In history, He Bao was a good gift to express the affection of a woman, by giving a handmade He Bao to her beloved one. Now, it is more used as decoration.
Belt Hook — Dai Gou
Originated around 5,000 years ago, the belt hook was used mostly by male nobles, to tie robe, and to represent one’s status.
Belt Hook (Dai Gou) was made of bronze, jade, gold, silver, or iron, with sophisticated decorations and extraordinary carving skills.
Since the Warring States Period (403 BC — 221 BC), Dai Gou popularized among civilians as well, as an important part of people’s costumes, though still followed strict hierarchy.
A few centuries later, Dai Gou gradually became an exquisite decoration.
Makeup on Forehead — Hua Dian
Around 1600 years ago, a plum petal fell on the forehead of Princess Shouyang and left a red flower-shaped mark. Everyone found this mark quite beautiful, so this forehead decoration became popular and spread nationwide very soon.
Hua Dian was usually pasted on a woman’s forehead and sometimes on the cheeks or hair. It has many colors and shapes and is made of different kinds of materials, of which the red flower shape was the most frequently used one.
In the make-up procedure, firstly, they cut materials, like gold foil or paper, into a specific shape; then a type of glue (made of fish is the best) is used to paste it.
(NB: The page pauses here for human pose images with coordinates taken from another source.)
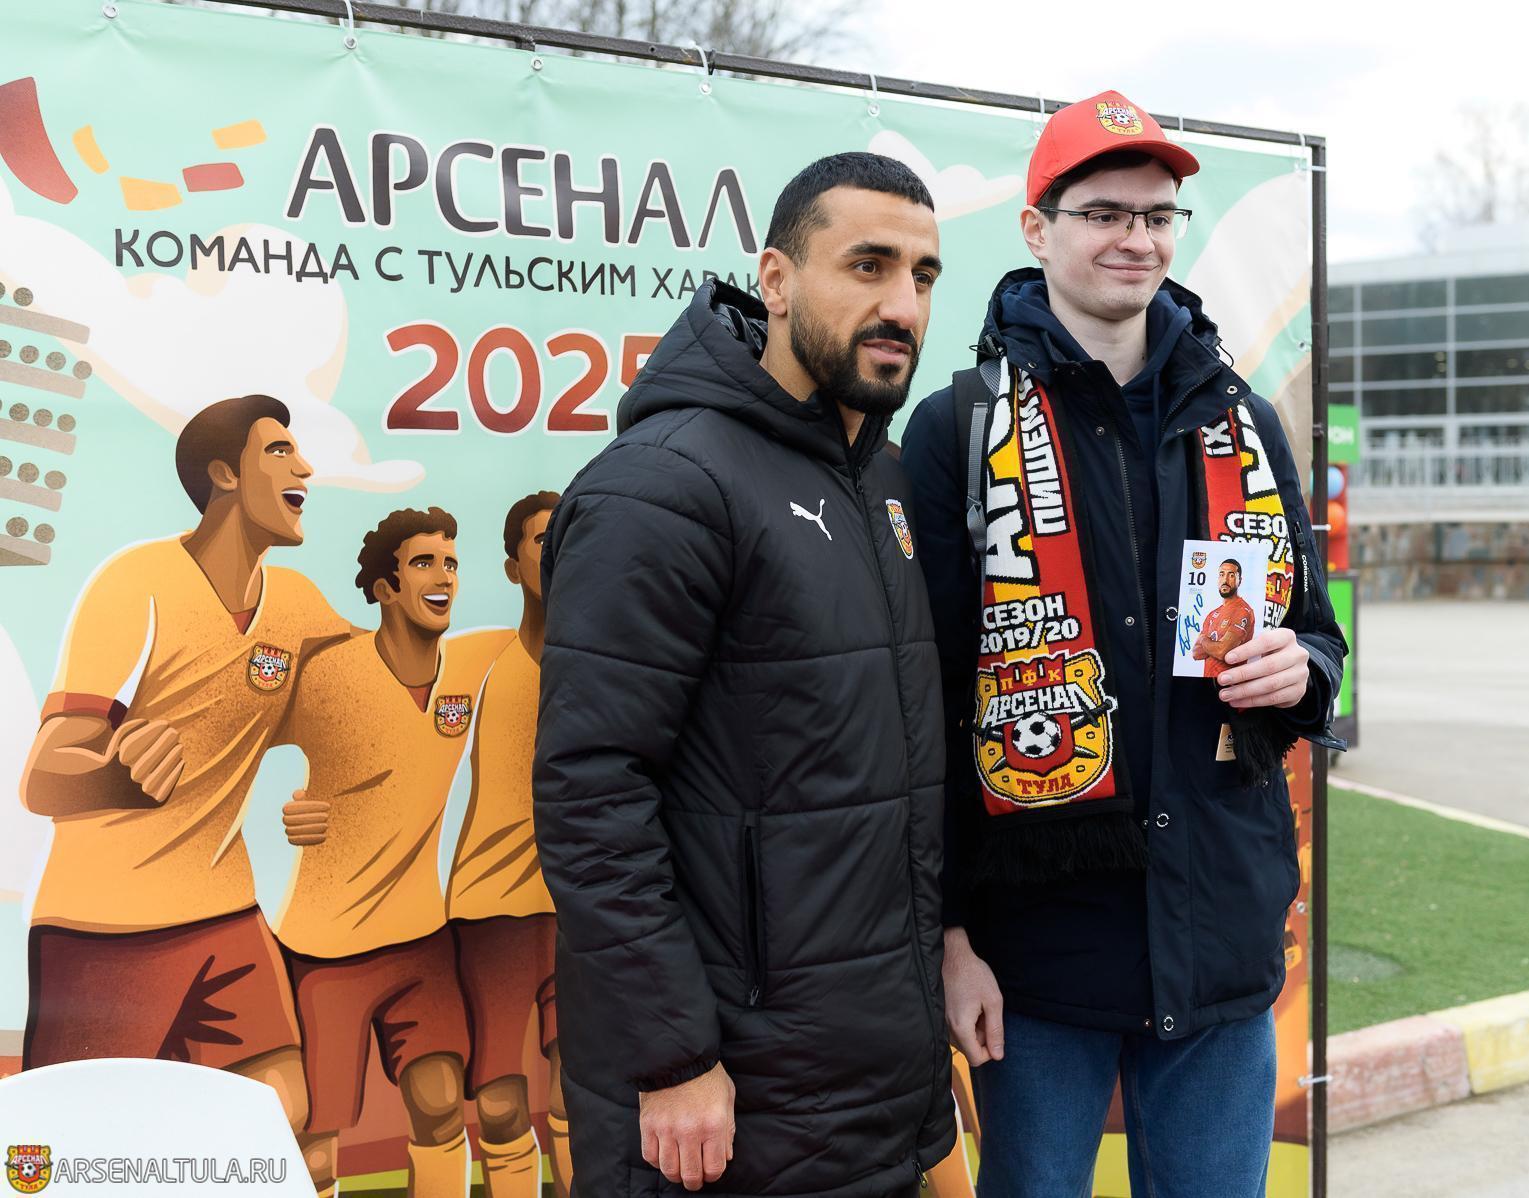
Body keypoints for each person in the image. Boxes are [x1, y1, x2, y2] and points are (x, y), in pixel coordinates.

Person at [901, 91, 1347, 1197]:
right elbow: (922, 707)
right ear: (1037, 229)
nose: (1135, 239)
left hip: (1219, 936)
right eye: (1103, 213)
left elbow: (1319, 640)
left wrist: (1300, 669)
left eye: (1156, 216)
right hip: (1039, 957)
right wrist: (949, 935)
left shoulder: (1244, 422)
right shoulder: (959, 429)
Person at [534, 152, 955, 1197]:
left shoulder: (881, 477)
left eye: (923, 275)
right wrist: (670, 1054)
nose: (902, 305)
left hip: (865, 1090)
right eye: (867, 265)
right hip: (723, 1108)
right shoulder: (662, 485)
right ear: (775, 279)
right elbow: (591, 794)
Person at [19, 395, 353, 1134]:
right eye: (280, 452)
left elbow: (374, 704)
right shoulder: (136, 582)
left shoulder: (298, 604)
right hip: (105, 930)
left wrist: (326, 800)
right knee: (78, 1151)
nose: (304, 468)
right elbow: (43, 776)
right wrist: (114, 777)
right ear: (224, 474)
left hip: (225, 914)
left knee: (279, 1115)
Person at [273, 506, 509, 1198]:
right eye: (424, 562)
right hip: (327, 950)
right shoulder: (329, 671)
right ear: (385, 586)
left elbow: (546, 639)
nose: (444, 576)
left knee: (440, 1106)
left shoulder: (475, 661)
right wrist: (288, 809)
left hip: (421, 942)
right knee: (316, 1140)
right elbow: (241, 738)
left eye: (452, 563)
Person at [445, 490, 572, 1198]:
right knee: (498, 1102)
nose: (558, 551)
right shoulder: (474, 660)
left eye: (570, 536)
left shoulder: (616, 661)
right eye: (543, 539)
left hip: (580, 911)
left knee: (579, 1086)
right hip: (491, 910)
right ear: (510, 565)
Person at [1193, 558, 1255, 677]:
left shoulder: (1243, 611)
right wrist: (1214, 645)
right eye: (1222, 574)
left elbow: (1221, 651)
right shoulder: (1212, 614)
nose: (1225, 580)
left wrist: (1203, 640)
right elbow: (1196, 653)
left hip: (1232, 683)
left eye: (1231, 575)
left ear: (1240, 580)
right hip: (1205, 682)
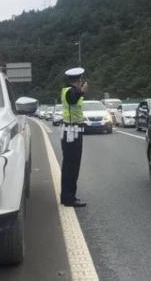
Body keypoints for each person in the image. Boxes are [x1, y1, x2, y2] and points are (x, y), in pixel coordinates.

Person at [60, 67, 88, 207]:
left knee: (69, 166)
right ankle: (69, 198)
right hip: (72, 133)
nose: (82, 81)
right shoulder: (71, 92)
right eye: (81, 79)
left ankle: (67, 196)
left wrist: (81, 92)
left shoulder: (68, 90)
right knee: (72, 167)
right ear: (78, 80)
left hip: (72, 132)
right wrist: (82, 91)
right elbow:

After the Tang Dynasty (618 — 907) was ended, Hua Dian gradually stepped out of women’s cosmetic cases. Today, however, with more people started wearing traditional Chinese costumes, Hua Dian is regaining more attention.
Symbol of Status — Sword
Since the Zhou Dynasty (1046 BC — 256 BC), wearing a sword became the representative of one’s bravery, courage, power, decency, chivalry, and social status.
However, at that time, only nobles could wear them; weight, size, and patterns of swords were strictly followed the feudal hierarchy. Civilians, however, could not wear swords, except in wars.
In a peaceful era, some people’s swords didn’t even have edges; however, wearing a sword with sophisticated decorations was still many people's necessities.
Nowadays, the sword is still a popular decoration that people would hang in their rooms, or use as a tool to adjust one’s Fengshui.
Ancient Lighter — Huo Lian
Huo Lian has been used to hit the flint and make a fire in Chinese history until matches and lighters were introduced in the recent century.
People used it to light fire or firearms or to smoke tobacco. Therefore, Huo Lian was one of the necessities for most men in their daily lives.